The Illinois Supreme Court recently decided the HIPAA Qualified Protective Order (“QPO”) previously used in Cook County must be modified due to the insufficiency of privacy protections under the current order. The Court held liability insurers are now prohibited from using or disclosing protected health information (PHI) for any purpose other than litigation. Any PHI received during the course of litigation must be destroyed following the conclusion of the litigation. Haage v. Zavala, 2021 IL 125918. The Haage decision brings Illinois closer to a uniform order for acquiring medical records. The decision, which affects virtually all Cook County cases involving bodily injuries, will make fact investigation and damages substantiation significantly more difficult for defendants.
As a result of the decision in Haage, the Cook County-Law Division issued General Administrative Order 21-3 (“GAO”), with a corresponding QPO on November 5, 2021. The QPO follows the holding in Haage by requiring that parties and their attorneys to either return or destroy the plaintiff’s PHI within sixty days after the conclusion of the litigation. Defense counsel must provide proof of destruction by filing an affidavit with the Court and opposing counsel. However, the new QPO also imposes additional restrictions on how defendants can utilize subpoenas, including the following:
(a)Prevents defendant from using a subpoena for “any and all” records.
(b)Requires that a subpoena be specifically restricted to five years prior to the incident.
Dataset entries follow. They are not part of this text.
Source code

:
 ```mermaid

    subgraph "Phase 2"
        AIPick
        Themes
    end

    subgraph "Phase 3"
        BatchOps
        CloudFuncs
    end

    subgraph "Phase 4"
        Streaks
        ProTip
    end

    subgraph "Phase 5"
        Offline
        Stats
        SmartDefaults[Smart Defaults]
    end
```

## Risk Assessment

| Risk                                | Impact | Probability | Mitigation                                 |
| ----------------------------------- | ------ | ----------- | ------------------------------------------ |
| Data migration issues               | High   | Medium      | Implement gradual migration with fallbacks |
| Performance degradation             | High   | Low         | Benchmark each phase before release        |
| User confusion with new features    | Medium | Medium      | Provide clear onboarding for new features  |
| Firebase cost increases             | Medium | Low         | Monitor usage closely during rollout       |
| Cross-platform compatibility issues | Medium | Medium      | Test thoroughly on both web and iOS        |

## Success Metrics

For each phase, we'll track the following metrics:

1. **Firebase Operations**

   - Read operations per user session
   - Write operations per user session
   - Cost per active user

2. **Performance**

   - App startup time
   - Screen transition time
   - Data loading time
(c)Requires that a subpoena relate to the condition(s) and portion(s) of the plaintiff’s body complained of.
(d)Requires 14 days’ notice to plaintiff before subpoenas can be issued.
(e)Requires defense counsel provide a copy of all records received in response to any subpoena within 7 days of receipt of records.
These additional restrictions go beyond that decision in Haage by placing burdensome obstacles for defendants. For example, due to the use of electronic medical records and inconsistencies between providers, it is necessary to use “any and all” language so a provider produces a complete set of records. The use of “any and all” also does not appear to conflict with current Illinois discovery rules which explicitly reiterate the importance of full disclosure of relevant information to a case.
The second restriction places the burden on the defendant to argue the relatedness to a particular condition. Medical records beyond five years are necessary in cases involving underlying diseases from alleged occupational exposures to asbestos, benzenes, and herbicides. In these cases, it is particularly necessary to obtain a full medical history for the lifetime of the Plaintiff. The third restriction places the burden on the provider to determine if the particular record relates to the body part in question. The process for reviewing and redacting medical records will unquestionably result in a delay in receiving the records.
In conclusion, the revised QPO will undoubtedly change the discovery process for all Cook County bodily injury cases. The updated restrictions require a new level of participation from providers to review, divide, and redact certain medical records. Moving forward, Defendants should preserve objections to the standard QPO pursuant to Illinois Supreme Court Rule 201(C), arguing that discovery restrictions should be considered on a case-by-case basis at the discretion of the trial judge.